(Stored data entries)

▼▼▼

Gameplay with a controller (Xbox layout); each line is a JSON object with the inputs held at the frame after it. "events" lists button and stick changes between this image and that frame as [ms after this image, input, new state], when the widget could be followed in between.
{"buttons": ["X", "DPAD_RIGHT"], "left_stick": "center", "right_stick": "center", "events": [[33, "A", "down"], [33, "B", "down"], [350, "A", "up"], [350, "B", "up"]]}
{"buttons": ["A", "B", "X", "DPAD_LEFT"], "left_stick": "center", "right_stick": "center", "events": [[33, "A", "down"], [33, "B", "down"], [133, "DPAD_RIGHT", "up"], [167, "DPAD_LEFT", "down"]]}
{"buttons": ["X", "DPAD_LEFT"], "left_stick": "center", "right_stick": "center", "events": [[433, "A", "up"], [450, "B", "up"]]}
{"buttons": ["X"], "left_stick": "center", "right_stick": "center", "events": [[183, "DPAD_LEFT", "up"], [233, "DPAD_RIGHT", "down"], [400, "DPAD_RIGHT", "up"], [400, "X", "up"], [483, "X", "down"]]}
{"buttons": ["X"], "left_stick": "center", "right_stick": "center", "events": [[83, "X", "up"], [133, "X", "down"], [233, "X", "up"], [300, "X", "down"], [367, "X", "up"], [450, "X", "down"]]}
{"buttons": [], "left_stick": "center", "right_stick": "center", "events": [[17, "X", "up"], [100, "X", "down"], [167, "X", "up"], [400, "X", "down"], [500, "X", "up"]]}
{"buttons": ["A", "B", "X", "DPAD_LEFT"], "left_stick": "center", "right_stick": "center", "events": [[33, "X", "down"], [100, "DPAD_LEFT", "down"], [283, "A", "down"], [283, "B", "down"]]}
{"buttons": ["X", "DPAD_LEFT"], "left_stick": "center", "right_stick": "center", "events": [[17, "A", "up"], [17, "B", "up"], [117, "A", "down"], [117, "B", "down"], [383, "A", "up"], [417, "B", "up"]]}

▲▲▲

-- What to do --
Return every entry above with nothing altered.

-- Finished task --
Gameplay with a controller (Xbox layout); each line is a JSON object with the inputs held at the frame after it. "events" lists button and stick changes between this image and that frame as [ms after this image, input, new state], when the widget could be followed in between.
{"buttons": ["X", "DPAD_RIGHT"], "left_stick": "center", "right_stick": "center", "events": [[33, "A", "down"], [33, "B", "down"], [350, "A", "up"], [350, "B", "up"]]}
{"buttons": ["A", "B", "X", "DPAD_LEFT"], "left_stick": "center", "right_stick": "center", "events": [[33, "A", "down"], [33, "B", "down"], [133, "DPAD_RIGHT", "up"], [167, "DPAD_LEFT", "down"]]}
{"buttons": ["X", "DPAD_LEFT"], "left_stick": "center", "right_stick": "center", "events": [[433, "A", "up"], [450, "B", "up"]]}
{"buttons": ["X"], "left_stick": "center", "right_stick": "center", "events": [[183, "DPAD_LEFT", "up"], [233, "DPAD_RIGHT", "down"], [400, "DPAD_RIGHT", "up"], [400, "X", "up"], [483, "X", "down"]]}
{"buttons": ["X"], "left_stick": "center", "right_stick": "center", "events": [[83, "X", "up"], [133, "X", "down"], [233, "X", "up"], [300, "X", "down"], [367, "X", "up"], [450, "X", "down"]]}
{"buttons": [], "left_stick": "center", "right_stick": "center", "events": [[17, "X", "up"], [100, "X", "down"], [167, "X", "up"], [400, "X", "down"], [500, "X", "up"]]}
{"buttons": ["A", "B", "X", "DPAD_LEFT"], "left_stick": "center", "right_stick": "center", "events": [[33, "X", "down"], [100, "DPAD_LEFT", "down"], [283, "A", "down"], [283, "B", "down"]]}
{"buttons": ["X", "DPAD_LEFT"], "left_stick": "center", "right_stick": "center", "events": [[17, "A", "up"], [17, "B", "up"], [117, "A", "down"], [117, "B", "down"], [383, "A", "up"], [417, "B", "up"]]}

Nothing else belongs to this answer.